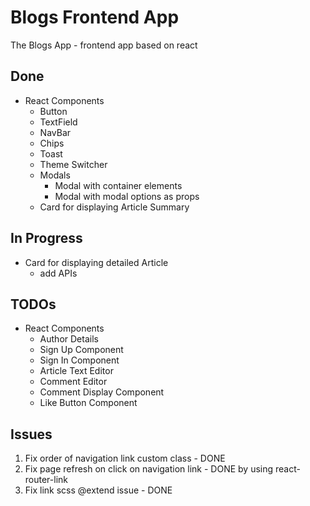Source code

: # Blogs Frontend App

The Blogs App - frontend app based on react

## Done

- React Components
  - Button
  - TextField
  - NavBar
  - Chips
  - Toast
  - Theme Switcher
  - Modals
    - Modal with container elements
    - Modal with modal options as props
  - Card for displaying Article Summary

## In Progress

- Card for displaying detailed Article
  - add APIs

## TODOs

- React Components
  - Author Details
  - Sign Up Component
  - Sign In Component
  - Article Text Editor
  - Comment Editor
  - Comment Display Component
  - Like Button Component

## Issues

1. Fix order of navigation link custom class - DONE
2. Fix page refresh on click on navigation link - DONE by using react-router-link
3. Fix link scss @extend issue - DONE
--------
Your assignment
Print nothing but the lines from the one containing "- Comment Display Component" through the end of the listing above, exactly as written.

Response below
  - Comment Display Component
  - Like Button Component

## Issues

1. Fix order of navigation link custom class - DONE
2. Fix page refresh on click on navigation link - DONE by using react-router-link
3. Fix link scss @extend issue - DONE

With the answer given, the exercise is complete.